Jimmy Iovine Aims To Revolutionize The Music Industry With Curated Online Streaming Service
Could a Beats subscription service repeat the success of the headphones brand?
These days it feels like every minor innovation in music production, retail or streaming is out to “revolutionize” the business, but Jimmy Iovine is confident that he has the real deal this time. Iovine’s streaming service, Beats, is about to launch on January 21st, according to USA Today, offers something that competitors like iTunes or Spotify do not – curation.
Iovine is planning a coup of the musical retail industry.
"Access to music and algorithms aren't enough," Iovine tells USA TODAY. "Music can fuel your highs and lows, but music doesn't do that with 'Here's 16 million songs and give me your credit card and good luck.' Our service will be of service."
It sounds similar to services which have tried – and failed – to corner the market, most notably the online streaming service Pandora. Unlike its predeccessors however, Beats will offer playlists produced not by an algorithm, but by actual living, breathing experts in the industry.
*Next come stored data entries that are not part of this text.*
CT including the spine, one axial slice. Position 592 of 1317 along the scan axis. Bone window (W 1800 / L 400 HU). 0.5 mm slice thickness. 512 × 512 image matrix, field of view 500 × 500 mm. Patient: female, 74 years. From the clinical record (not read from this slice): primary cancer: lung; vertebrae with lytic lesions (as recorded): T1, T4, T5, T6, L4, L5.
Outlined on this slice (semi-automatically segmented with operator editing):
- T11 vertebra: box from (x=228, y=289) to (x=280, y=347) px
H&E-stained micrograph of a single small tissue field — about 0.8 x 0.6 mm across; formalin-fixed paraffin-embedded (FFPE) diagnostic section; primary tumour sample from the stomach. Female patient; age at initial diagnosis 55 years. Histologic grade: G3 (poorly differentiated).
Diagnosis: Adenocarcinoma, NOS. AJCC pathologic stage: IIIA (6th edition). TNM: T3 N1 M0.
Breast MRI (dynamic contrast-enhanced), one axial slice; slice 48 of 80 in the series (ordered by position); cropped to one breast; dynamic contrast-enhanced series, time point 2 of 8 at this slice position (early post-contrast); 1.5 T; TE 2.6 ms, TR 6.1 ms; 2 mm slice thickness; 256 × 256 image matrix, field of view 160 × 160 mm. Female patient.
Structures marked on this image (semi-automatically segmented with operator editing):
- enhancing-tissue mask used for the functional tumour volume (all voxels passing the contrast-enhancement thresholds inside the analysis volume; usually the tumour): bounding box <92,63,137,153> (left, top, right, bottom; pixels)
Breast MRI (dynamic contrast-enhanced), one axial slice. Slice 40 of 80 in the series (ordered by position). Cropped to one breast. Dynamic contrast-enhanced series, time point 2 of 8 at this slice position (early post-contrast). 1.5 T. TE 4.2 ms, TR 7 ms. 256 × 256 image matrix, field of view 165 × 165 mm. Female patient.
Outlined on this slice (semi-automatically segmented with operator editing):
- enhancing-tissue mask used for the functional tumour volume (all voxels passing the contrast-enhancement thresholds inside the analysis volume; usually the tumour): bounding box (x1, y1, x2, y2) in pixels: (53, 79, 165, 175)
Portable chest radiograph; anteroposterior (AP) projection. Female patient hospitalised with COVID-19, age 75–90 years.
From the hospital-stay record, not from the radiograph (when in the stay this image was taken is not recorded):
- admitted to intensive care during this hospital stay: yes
"We appreciate the importance of what music is, that it's not just a digital file," says Trent Reznor, the Nine Inch Nails founder turned Oscar-winning film composer who serves as Beats Music's chief creative officer. "Everything that makes it into your line of sight has been blessed by someone deep into music. We're all about trying to be that new trusted source."
Chief Creative Officer Trent Reznor is also confident that the service will appeal to avid music fans.
Something that might get in Iovine’s way, however, is the fact that his revolutionary new service will not come for free. The entrepreneur, Interscope Records co-founder and American Idol mentor, explained his views on monetization. e. "Free sucks, and we don't want to do anything that sucks," he says. “With free, you get what you pay for. It's the commercials, it's the wrong songs, and it's the wrong sequence. I don't listen to music that way.”
Beats Music will cost $10 a month per subscription, but in a negotiated coup, AT&T customers will be offered a family plan for a flat $15. It’s doubtful whether this service will trump all the free musical sources already available online (even youtube playlists), but Iovine is confident that the expertise of musical experts will be attractive to customers. According to industry insiders, Iovine could build a strong brand on the back of the success of Beats headphones, but even so, the streaming service will face some tough competition.
Iovine's new service will be rather costly in comparison to the free listening offered online.